INSTRUCTIONS TO FOLLOW>
Could you quote the listing below word for word, leaving the pictures out of your answer?

DATA SHOWN>
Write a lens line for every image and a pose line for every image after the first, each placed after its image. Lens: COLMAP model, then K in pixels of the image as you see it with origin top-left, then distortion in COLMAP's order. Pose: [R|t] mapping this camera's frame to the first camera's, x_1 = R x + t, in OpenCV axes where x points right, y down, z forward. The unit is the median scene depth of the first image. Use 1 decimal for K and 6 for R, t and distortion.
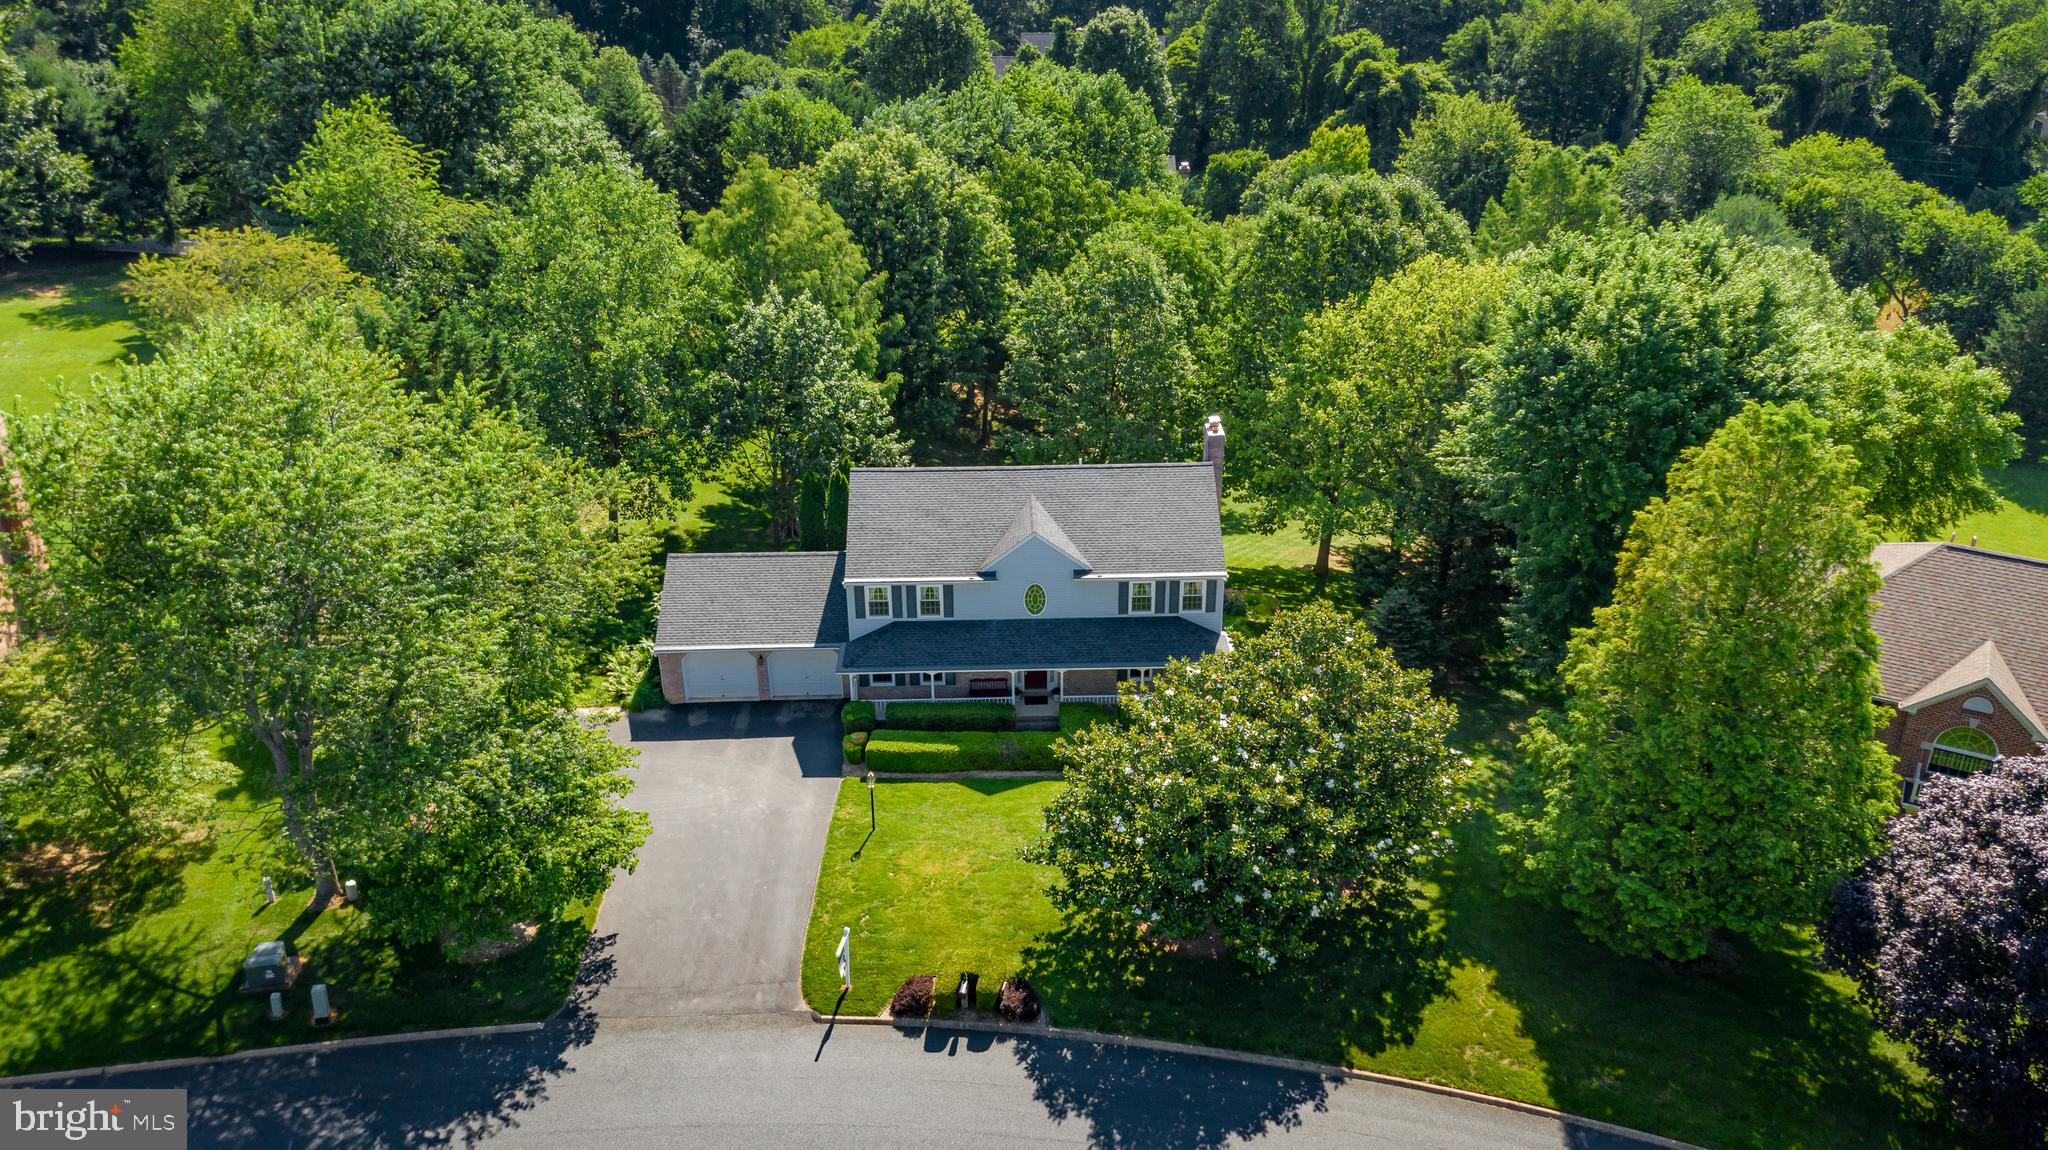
lens RADIAL K [[1595.9, 0, 1029.1], [0, 1595.9, 586.7], [0, 0, 1]] dist [0.279835, -0.388904]
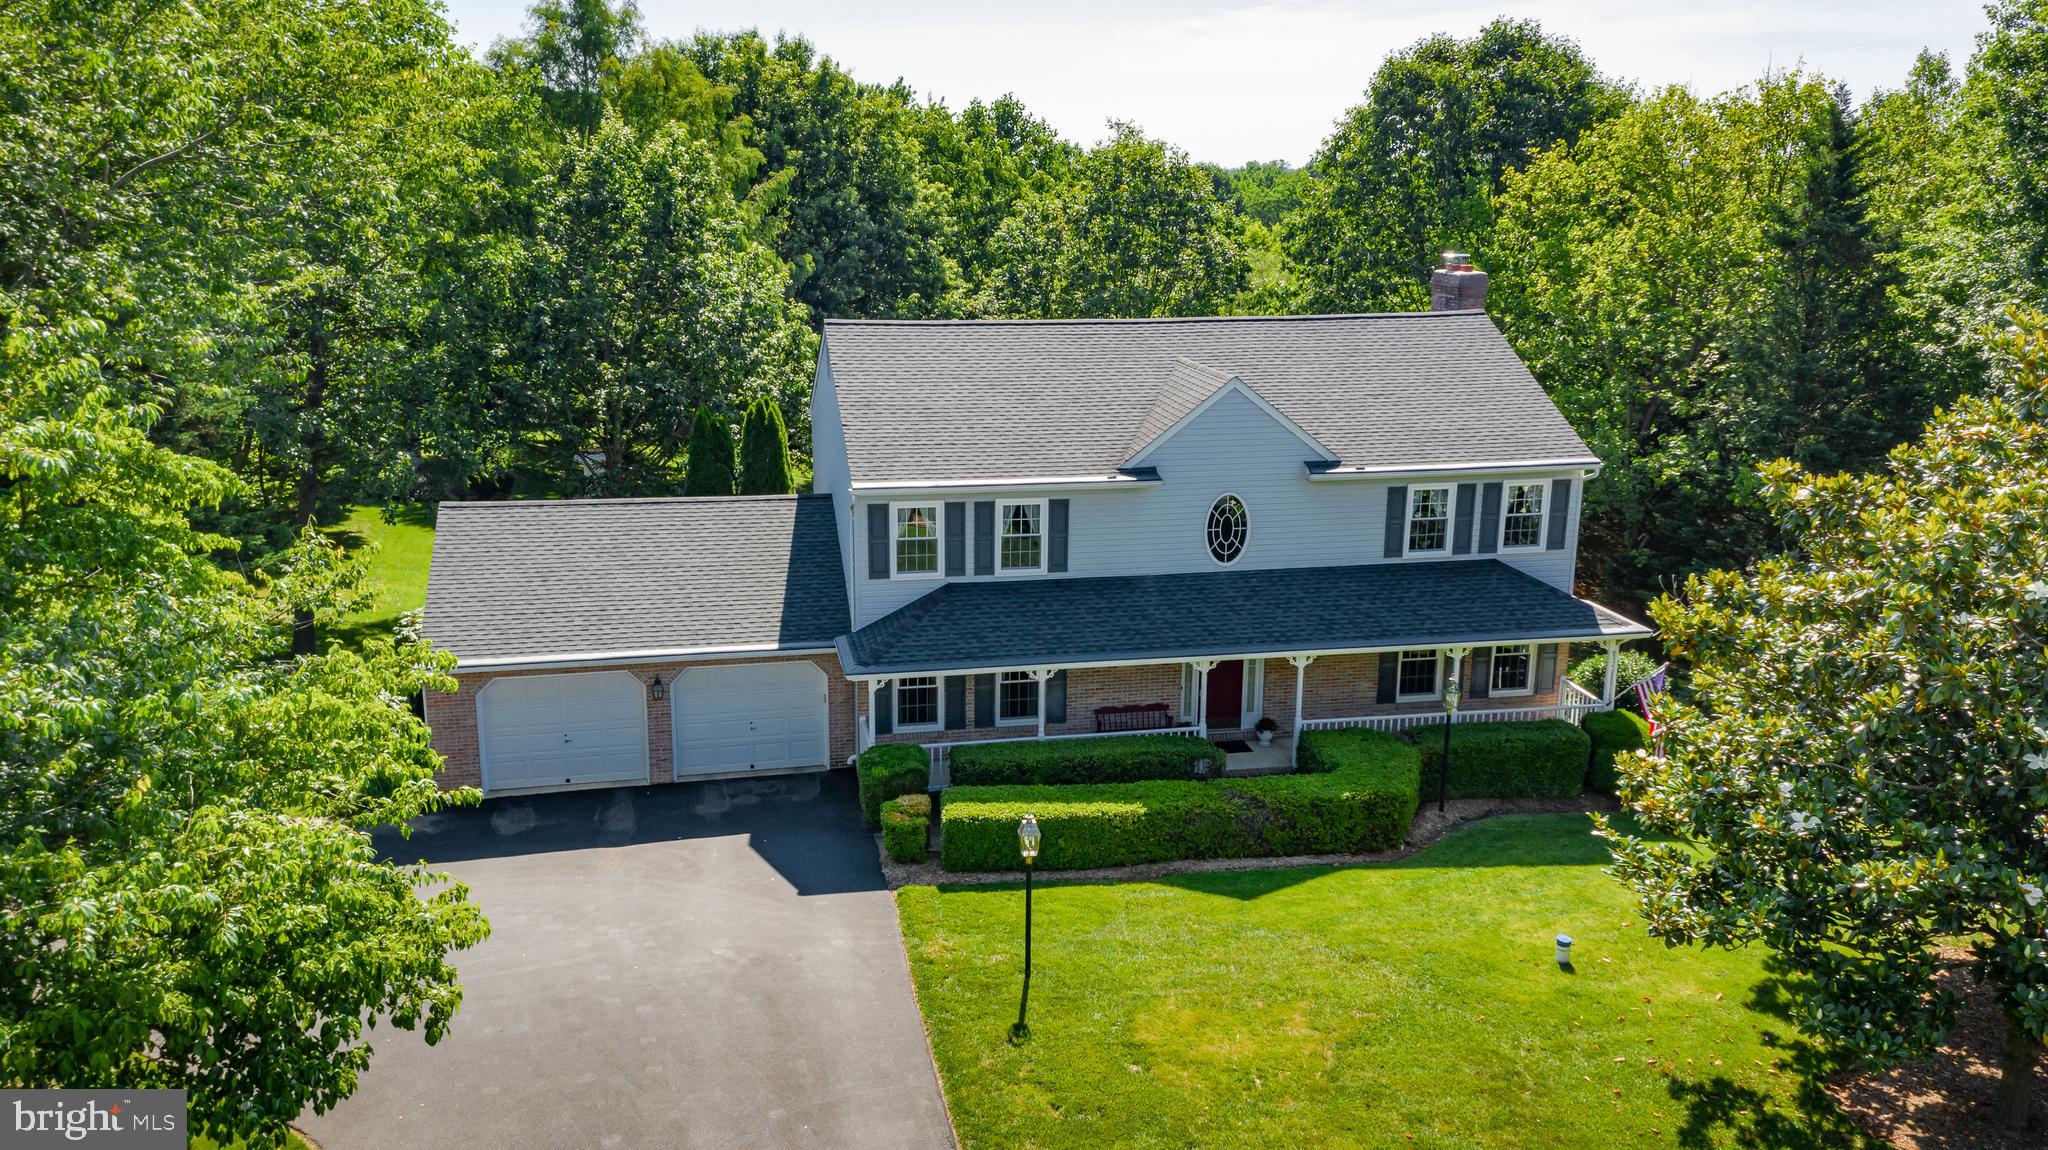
lens RADIAL K [[1595.9, 0, 1029.1], [0, 1595.9, 586.7], [0, 0, 1]] dist [0.279835, -0.388904]
pose [[0.982659, -0.033235, 0.182419, -0.150648], [0.073370, 0.973204, -0.217924, 0.131664], [-0.170288, 0.227529, 0.958766, 0.541785]]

SOLUTION TO THIS PROBLEM>
Write a lens line for every image and a pose line for every image after the first, each placed after its image. Lens: COLMAP model, then K in pixels of the image as you see it with origin top-left, then distortion in COLMAP's order. Pose: [R|t] mapping this camera's frame to the first camera's, x_1 = R x + t, in OpenCV axes where x points right, y down, z forward. The unit is the median scene depth of the first image. Use 1 decimal for K and 6 for R, t and distortion.
lens RADIAL K [[1595.9, 0, 1029.1], [0, 1595.9, 586.7], [0, 0, 1]] dist [0.279835, -0.388904]
lens RADIAL K [[1595.9, 0, 1029.1], [0, 1595.9, 586.7], [0, 0, 1]] dist [0.279835, -0.388904]
pose [[0.982659, -0.033235, 0.182419, -0.150648], [0.073370, 0.973204, -0.217924, 0.131664], [-0.170288, 0.227529, 0.958766, 0.541785]]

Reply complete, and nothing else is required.